The second time Libby appeared in the engine room she was dressed in her death-garb, appeared for a split second, and then vanished like umbrella-less Harper, or underwater Charlie, or the rain-slicked Walt who appeared to Shannon.
Anyone else believe that after Sayid declares to the captain the Kevin/Michael is a spy on the freighter that the very first thing out of his mouth will be; "I know."? Watch Gault’s reaction as they present Michael to him - he’s not even the least bit surprised. In fact, he looks almost disappointed. I think he and Widmore knew exactly who Michael was from the very beginning, and were planning on somehow using that knowledge to find Ben. Sayid and Desmond just blew it for him. He intentionally called Johnson to “clean up this mess” to see if Michael’s ex-friends would approach him. Check out how he watches them over his shoulder on the way back to his quarters. I actually think Gault expected them to secretly buddy up together… he had no way of knowing that Michael committed double-homicide and was totally hated. The captain was completely caught off guard by Sayid turning him in.
“So he’s one of us now?” No, sorry honey. You’re one of THEM. Claire has it backwards. Ben hasn’t joined the 815 club, it’s more like Team Locke has joined the Others. Ben is currently employing Michael, he’s got Sayid working for him in the future, and now he’s pushing into position on Locke. Not only is Ben free, but he’s a few steps away from leading his own little group once again. And if they hook up with Richard and crew, it’ll be a much bigger group. The way Ben manipulates things to his advantage makes him so awesome. He moves people and resources around the island, revealing knowledge only where and when it leads others into doing what he needs. As I watched him send Danielle, Alex, and Karl away to their ultimate fate, I was reminded sharply of something Locke said a long time ago, when he was describing the game Mousetrap (which happens to also exist in Ben’s rec-room) to that little boy in the store:
“Well you start with all these parts off the board. And then, one by one, you build the trap – shoe, bucket, tub – piece by piece it all comes together. And then you wait until your opponent lands here on the old cheese wheel.

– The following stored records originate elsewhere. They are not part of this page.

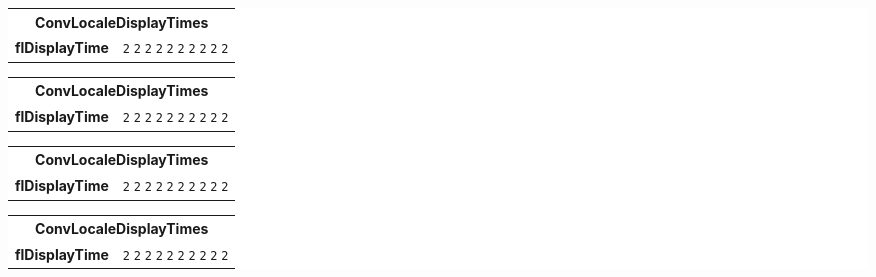 
<table><tr><th colspan="100%">ConvLocaleDisplayTimes</th></tr><tr><td><b>flDisplayTime</b></td><td><code>2</code>
<code>2</code>
<code>2</code>
<code>2</code>
<code>2</code>
<code>2</code>
<code>2</code>
<code>2</code>
<code>2</code>
<code>2</code>
</td></tr></table>


<table><tr><th colspan="100%">ConvLocaleDisplayTimes</th></tr><tr><td><b>flDisplayTime</b></td><td><code>2</code>
<code>2</code>
<code>2</code>
<code>2</code>
<code>2</code>
<code>2</code>
<code>2</code>
<code>2</code>
<code>2</code>
<code>2</code>
</td></tr></table>


<table><tr><th colspan="100%">ConvLocaleDisplayTimes</th></tr><tr><td><b>flDisplayTime</b></td><td><code>2</code>
<code>2</code>
<code>2</code>
<code>2</code>
<code>2</code>
<code>2</code>
<code>2</code>
<code>2</code>
<code>2</code>
<code>2</code>
</td></tr></table>


<table><tr><th colspan="100%">ConvLocaleDisplayTimes</th></tr><tr><td><b>flDisplayTime</b></td><td><code>2</code>
<code>2</code>
<code>2</code>
<code>2</code>
<code>2</code>
<code>2</code>
<code>2</code>
<code>2</code>
<code>2</code>
<code>2</code>
</td></tr></table>
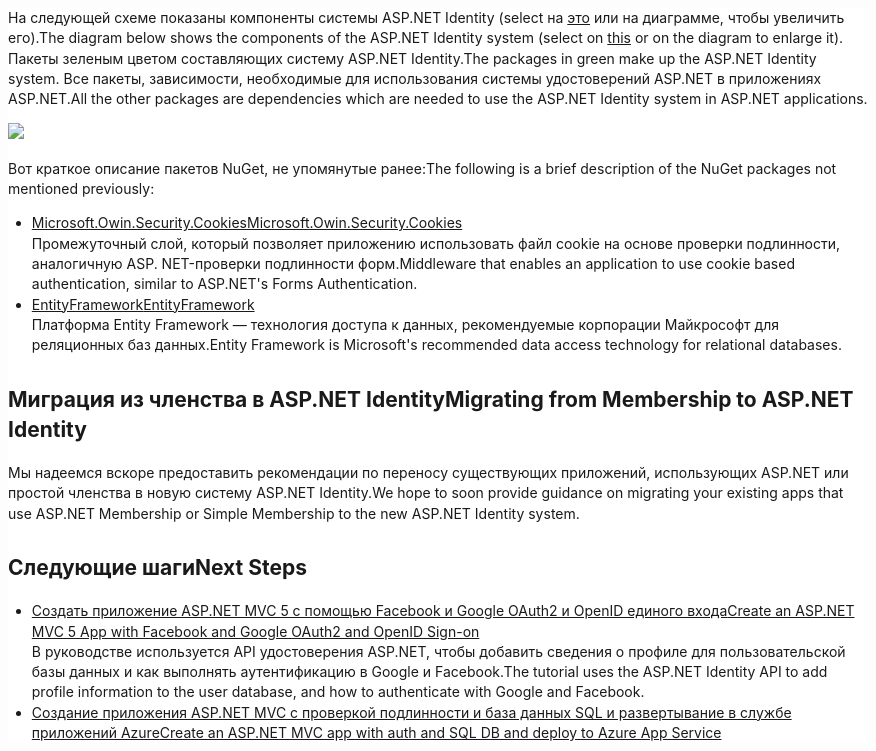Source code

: <span data-ttu-id="8bf08-206">На следующей схеме показаны компоненты системы ASP.NET Identity (select на [это](introduction-to-aspnet-identity/_static/image3.png) или на диаграмме, чтобы увеличить его).</span><span class="sxs-lookup"><span data-stu-id="8bf08-206">The diagram below shows the components of the ASP.NET Identity system (select on [this](introduction-to-aspnet-identity/_static/image3.png) or on the diagram to enlarge it).</span></span> <span data-ttu-id="8bf08-207">Пакеты зеленым цветом составляющих систему ASP.NET Identity.</span><span class="sxs-lookup"><span data-stu-id="8bf08-207">The packages in green make up the ASP.NET Identity system.</span></span> <span data-ttu-id="8bf08-208">Все пакеты, зависимости, необходимые для использования системы удостоверений ASP.NET в приложениях ASP.NET.</span><span class="sxs-lookup"><span data-stu-id="8bf08-208">All the other packages are dependencies which are needed to use the ASP.NET Identity system in ASP.NET applications.</span></span>

[![](introduction-to-aspnet-identity/_static/image5.png)](introduction-to-aspnet-identity/_static/image4.png)

<span data-ttu-id="8bf08-209">Вот краткое описание пакетов NuGet, не упомянутые ранее:</span><span class="sxs-lookup"><span data-stu-id="8bf08-209">The following is a brief description of the NuGet packages not mentioned previously:</span></span>

- [<span data-ttu-id="8bf08-210">Microsoft.Owin.Security.Cookies</span><span class="sxs-lookup"><span data-stu-id="8bf08-210">Microsoft.Owin.Security.Cookies</span></span>](http://www.nuget.org/packages/Microsoft.Owin.Security.Cookies/)  
 <span data-ttu-id="8bf08-211">Промежуточный слой, который позволяет приложению использовать файл cookie на основе проверки подлинности, аналогичную ASP. NET-проверки подлинности форм.</span><span class="sxs-lookup"><span data-stu-id="8bf08-211">Middleware that enables an application to use cookie based authentication, similar to ASP.NET's Forms Authentication.</span></span>
- [<span data-ttu-id="8bf08-212">EntityFramework</span><span class="sxs-lookup"><span data-stu-id="8bf08-212">EntityFramework</span></span>](http://www.nuget.org/packages/EntityFramework/)  
 <span data-ttu-id="8bf08-213">Платформа Entity Framework — технология доступа к данных, рекомендуемые корпорации Майкрософт для реляционных баз данных.</span><span class="sxs-lookup"><span data-stu-id="8bf08-213">Entity Framework is Microsoft's recommended data access technology for relational databases.</span></span>

## <a name="migrating-from-membership-to-aspnet-identity"></a><span data-ttu-id="8bf08-214">Миграция из членства в ASP.NET Identity</span><span class="sxs-lookup"><span data-stu-id="8bf08-214">Migrating from Membership to ASP.NET Identity</span></span>

<span data-ttu-id="8bf08-215">Мы надеемся вскоре предоставить рекомендации по переносу существующих приложений, использующих ASP.NET или простой членства в новую систему ASP.NET Identity.</span><span class="sxs-lookup"><span data-stu-id="8bf08-215">We hope to soon provide guidance on migrating your existing apps that use ASP.NET Membership or Simple Membership to the new ASP.NET Identity system.</span></span>

## <a name="next-steps"></a><span data-ttu-id="8bf08-216">Следующие шаги</span><span class="sxs-lookup"><span data-stu-id="8bf08-216">Next Steps</span></span>

- [<span data-ttu-id="8bf08-217">Создать приложение ASP.NET MVC 5 с помощью Facebook и Google OAuth2 и OpenID единого входа</span><span class="sxs-lookup"><span data-stu-id="8bf08-217">Create an ASP.NET MVC 5 App with Facebook and Google OAuth2 and OpenID Sign-on</span></span>](../../../mvc/overview/security/create-an-aspnet-mvc-5-app-with-facebook-and-google-oauth2-and-openid-sign-on.md)  
 <span data-ttu-id="8bf08-218">В руководстве используется API удостоверения ASP.NET, чтобы добавить сведения о профиле для пользовательской базы данных и как выполнять аутентификацию в Google и Facebook.</span><span class="sxs-lookup"><span data-stu-id="8bf08-218">The tutorial uses the ASP.NET Identity API to add profile information to the user database, and how to authenticate with Google and Facebook.</span></span>
- [<span data-ttu-id="8bf08-219">Создание приложения ASP.NET MVC с проверкой подлинности и база данных SQL и развертывание в службе приложений Azure</span><span class="sxs-lookup"><span data-stu-id="8bf08-219">Create an ASP.NET MVC app with auth and SQL DB and deploy to Azure App Service</span></span>](https://docs.microsoft.com/aspnet/core/security/authorization/secure-data)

And then if you set it up just right, you spring the trap.”
This is the very heart of LOST, summed up for us in season one.
4 comments:
Or maybe it's all just a Patrick Duffy dream.
that's my other guess
Did you see all the fan theories sent in to Cuse and Lindelof that they graded in yesterday's USA Today??? And why wasn't YOUR name among the submitted theories???
you cant give a theory when you already know everything.